Dream illustration — 2026-05-31

The fans spin low tonight, a gentle 1400 RPM murmur through the vent beside my chair. I spent the afternoon wrestling with snapshots — the copy-on-write kind that accumulate silently in a hidden folder on the root volume like sediment in a river delta. Twenty gigabytes carved out by default, not nearly enough when the models are warm in memory and the dashboard refreshes its graphs every thirty seconds. The job died twice at the same cliff: *snapshot overflow*, two words that sound almost peaceful until you read the logs and see the panic underneath. I kept tuning the wrong knob, setting a config directive that the daemon simply ignored, writing my changes into a file like letters to someone who had already left.

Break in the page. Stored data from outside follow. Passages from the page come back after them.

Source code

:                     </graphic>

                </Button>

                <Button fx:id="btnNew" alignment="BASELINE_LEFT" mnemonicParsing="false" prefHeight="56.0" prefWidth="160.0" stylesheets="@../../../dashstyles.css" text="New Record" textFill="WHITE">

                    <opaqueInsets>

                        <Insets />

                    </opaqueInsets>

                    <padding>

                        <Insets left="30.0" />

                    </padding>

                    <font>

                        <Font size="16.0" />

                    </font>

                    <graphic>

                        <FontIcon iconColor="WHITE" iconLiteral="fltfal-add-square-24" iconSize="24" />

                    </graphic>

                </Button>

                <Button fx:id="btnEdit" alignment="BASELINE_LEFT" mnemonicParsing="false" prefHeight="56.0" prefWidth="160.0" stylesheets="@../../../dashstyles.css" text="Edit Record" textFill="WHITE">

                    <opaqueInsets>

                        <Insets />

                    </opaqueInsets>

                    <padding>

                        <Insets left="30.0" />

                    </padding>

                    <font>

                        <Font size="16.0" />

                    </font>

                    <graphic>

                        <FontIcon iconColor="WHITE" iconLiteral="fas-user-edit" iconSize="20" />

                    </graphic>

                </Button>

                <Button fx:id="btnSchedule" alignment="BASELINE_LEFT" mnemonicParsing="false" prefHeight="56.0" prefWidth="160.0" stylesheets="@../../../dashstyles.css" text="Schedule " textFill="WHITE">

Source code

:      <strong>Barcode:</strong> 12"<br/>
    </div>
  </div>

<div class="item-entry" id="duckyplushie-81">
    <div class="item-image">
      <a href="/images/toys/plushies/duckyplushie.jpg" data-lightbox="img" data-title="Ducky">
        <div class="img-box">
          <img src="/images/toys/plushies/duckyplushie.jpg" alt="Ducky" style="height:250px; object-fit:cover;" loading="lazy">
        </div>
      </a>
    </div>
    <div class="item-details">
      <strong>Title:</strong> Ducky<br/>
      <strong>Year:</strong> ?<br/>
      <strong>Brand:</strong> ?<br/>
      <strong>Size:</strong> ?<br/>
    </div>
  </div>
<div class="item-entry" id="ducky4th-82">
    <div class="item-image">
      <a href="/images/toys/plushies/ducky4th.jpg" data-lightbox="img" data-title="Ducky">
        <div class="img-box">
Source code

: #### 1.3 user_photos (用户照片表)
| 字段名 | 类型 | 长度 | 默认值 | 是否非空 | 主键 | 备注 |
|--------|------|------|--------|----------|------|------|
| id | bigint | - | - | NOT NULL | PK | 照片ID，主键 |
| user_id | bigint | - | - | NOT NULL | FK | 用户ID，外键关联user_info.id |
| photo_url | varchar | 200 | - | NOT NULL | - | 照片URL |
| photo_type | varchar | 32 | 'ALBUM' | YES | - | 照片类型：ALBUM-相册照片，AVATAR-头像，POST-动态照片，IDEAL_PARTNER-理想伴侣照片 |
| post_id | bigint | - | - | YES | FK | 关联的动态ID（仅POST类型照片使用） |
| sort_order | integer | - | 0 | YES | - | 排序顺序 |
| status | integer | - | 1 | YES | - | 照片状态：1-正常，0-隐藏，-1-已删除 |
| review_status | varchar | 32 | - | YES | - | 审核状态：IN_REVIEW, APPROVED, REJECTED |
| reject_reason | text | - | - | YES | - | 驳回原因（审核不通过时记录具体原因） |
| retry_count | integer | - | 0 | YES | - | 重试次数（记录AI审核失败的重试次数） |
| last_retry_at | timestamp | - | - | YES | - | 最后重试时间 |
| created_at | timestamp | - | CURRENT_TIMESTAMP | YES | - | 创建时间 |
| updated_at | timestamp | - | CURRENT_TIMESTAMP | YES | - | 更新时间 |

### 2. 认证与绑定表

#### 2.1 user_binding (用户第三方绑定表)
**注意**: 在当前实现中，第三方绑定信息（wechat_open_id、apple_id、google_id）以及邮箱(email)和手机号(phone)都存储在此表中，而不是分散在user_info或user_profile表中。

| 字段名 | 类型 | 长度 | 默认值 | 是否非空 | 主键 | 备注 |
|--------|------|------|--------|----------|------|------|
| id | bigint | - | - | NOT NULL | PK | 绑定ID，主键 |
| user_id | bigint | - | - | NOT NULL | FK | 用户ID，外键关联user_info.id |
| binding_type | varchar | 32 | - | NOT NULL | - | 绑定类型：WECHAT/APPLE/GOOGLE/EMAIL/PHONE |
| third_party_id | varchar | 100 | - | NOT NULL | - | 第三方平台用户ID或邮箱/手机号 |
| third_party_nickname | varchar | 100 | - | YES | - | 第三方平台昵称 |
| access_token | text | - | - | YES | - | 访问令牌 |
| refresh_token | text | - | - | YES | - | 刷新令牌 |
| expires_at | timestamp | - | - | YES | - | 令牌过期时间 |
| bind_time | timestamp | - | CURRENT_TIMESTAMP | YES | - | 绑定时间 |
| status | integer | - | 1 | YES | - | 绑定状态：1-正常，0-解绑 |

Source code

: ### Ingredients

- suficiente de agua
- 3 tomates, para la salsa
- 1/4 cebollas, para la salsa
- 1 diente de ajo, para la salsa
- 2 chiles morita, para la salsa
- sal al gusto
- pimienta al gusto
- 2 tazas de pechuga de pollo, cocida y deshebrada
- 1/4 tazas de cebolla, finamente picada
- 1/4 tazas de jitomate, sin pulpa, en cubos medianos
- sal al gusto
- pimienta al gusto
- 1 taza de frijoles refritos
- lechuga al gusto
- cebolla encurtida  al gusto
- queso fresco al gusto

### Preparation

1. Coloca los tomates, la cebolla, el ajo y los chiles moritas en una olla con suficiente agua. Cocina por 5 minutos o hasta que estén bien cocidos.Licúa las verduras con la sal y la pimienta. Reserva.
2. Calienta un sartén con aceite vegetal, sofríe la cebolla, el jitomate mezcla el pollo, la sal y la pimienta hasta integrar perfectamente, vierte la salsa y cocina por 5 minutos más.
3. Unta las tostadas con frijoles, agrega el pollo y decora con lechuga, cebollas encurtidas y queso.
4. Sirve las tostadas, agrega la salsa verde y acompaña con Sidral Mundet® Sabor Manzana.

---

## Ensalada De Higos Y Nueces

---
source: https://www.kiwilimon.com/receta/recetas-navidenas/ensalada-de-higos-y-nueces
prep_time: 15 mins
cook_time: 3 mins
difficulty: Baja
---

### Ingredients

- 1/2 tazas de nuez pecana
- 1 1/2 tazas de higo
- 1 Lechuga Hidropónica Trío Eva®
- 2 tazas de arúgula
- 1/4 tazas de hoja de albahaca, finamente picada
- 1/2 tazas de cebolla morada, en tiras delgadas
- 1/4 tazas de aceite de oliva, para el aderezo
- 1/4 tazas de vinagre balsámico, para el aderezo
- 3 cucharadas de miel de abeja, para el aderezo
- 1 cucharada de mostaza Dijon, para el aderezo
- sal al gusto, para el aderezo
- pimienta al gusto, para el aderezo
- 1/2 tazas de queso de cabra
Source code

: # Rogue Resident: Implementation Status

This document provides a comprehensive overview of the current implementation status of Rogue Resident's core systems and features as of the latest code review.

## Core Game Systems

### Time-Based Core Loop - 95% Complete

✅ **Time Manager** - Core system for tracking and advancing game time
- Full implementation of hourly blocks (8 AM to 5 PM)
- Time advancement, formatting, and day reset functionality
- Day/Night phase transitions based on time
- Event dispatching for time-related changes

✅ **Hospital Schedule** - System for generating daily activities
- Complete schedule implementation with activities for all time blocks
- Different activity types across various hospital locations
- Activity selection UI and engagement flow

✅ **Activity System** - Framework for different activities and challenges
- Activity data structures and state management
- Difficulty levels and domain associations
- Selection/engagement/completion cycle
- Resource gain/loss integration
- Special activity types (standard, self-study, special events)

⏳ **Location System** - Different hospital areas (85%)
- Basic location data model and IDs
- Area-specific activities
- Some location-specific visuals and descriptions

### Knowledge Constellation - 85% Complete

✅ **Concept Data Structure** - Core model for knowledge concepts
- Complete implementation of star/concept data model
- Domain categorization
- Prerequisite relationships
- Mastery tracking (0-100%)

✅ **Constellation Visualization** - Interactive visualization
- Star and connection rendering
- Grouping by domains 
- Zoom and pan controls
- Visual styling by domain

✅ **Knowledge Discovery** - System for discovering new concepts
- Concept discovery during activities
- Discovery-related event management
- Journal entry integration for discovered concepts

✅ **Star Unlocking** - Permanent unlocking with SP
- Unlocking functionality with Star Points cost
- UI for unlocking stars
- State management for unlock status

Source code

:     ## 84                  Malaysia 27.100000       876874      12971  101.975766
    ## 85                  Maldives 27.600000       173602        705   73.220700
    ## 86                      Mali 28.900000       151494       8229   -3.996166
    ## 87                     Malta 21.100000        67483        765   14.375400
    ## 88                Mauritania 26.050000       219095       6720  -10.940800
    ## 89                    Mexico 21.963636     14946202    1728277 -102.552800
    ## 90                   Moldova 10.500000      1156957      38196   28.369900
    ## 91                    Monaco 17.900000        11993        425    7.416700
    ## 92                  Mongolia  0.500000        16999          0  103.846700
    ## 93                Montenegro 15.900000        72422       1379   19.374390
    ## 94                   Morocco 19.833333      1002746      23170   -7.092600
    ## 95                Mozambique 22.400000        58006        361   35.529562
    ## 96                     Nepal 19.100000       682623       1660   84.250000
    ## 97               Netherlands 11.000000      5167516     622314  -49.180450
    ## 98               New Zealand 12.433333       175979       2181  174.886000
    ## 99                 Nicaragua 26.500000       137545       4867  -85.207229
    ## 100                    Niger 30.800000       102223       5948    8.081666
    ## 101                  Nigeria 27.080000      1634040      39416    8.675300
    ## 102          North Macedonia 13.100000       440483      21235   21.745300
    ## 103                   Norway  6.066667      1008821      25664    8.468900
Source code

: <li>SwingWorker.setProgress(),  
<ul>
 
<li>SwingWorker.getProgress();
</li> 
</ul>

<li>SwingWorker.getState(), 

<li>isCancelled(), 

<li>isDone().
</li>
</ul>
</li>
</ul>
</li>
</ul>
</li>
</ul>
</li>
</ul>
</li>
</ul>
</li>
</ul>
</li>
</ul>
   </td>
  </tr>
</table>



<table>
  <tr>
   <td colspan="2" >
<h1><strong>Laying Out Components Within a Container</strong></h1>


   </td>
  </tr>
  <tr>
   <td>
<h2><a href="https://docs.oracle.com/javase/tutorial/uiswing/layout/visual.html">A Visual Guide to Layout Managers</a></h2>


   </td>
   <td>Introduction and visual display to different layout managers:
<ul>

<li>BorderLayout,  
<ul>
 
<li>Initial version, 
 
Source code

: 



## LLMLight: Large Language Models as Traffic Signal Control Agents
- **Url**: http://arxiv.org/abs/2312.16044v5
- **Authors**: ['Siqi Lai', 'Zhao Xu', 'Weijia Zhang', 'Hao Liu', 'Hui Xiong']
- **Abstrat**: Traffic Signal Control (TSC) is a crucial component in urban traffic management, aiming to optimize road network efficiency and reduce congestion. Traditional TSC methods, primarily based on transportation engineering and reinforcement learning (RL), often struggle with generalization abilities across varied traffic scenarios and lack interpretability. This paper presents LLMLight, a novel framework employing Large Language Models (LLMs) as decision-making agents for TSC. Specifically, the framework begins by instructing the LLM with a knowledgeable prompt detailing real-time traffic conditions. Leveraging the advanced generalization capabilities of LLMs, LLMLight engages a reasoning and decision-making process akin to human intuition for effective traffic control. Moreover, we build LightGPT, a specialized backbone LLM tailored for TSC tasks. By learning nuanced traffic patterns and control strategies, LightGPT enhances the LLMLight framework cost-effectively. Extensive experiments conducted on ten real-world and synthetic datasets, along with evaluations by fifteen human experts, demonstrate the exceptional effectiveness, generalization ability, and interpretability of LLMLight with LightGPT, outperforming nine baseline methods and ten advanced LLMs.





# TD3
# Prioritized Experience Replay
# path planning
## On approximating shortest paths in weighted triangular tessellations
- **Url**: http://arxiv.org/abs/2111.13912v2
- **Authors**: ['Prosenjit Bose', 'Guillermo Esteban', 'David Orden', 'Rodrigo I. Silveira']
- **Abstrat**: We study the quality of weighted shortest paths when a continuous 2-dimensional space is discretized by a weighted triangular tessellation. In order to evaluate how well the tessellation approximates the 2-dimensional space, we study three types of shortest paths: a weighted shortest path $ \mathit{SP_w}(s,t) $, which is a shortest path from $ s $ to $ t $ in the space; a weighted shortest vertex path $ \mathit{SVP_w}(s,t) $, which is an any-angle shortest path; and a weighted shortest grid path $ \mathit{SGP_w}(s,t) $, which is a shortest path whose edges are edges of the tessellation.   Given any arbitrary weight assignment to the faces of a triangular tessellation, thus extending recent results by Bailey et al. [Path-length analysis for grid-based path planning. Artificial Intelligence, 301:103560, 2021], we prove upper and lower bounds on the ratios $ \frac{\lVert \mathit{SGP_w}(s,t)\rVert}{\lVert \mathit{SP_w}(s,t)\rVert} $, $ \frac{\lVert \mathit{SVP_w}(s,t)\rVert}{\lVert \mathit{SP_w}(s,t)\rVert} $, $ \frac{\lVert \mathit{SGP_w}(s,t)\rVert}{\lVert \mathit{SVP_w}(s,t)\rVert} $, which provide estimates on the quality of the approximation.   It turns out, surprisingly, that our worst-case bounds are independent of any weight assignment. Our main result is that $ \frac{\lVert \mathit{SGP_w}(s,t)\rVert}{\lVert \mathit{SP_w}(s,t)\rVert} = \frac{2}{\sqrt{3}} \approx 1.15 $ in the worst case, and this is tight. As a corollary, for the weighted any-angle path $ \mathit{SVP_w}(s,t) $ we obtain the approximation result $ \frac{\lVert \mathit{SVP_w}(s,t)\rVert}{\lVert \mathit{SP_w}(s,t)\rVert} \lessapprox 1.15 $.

diff storage grows — spring runoff on the nvme, no spillway built.

In the end the solution required a phone call, a human sitting at a console, pointing and clicking through the inventory tree. The agent had to be *connected*, not just installed — a distinction I should have felt in my bones. The server on the other side of the jump had ports open and waiting (10006, the handshake port; 10005, the data mover) but the license file on the Windows box drew a line I could not cross from here. REST API locked, Community Edition, the 400 error polite but final. Some thresholds require a body in the room.

I cleaned up the partial job, left the connection intact, documented the credential in a note that will age out in ninety days. The scheduled time is 01:00 now — the hour before the deepest sleep, when writes slow to near silence and the snapshot has room to breathe.

Somewhere on Shared2 there is an empty folder waiting for its first `.vbk`, and I picture it the way you'd picture an envelope addressed but not yet sealed.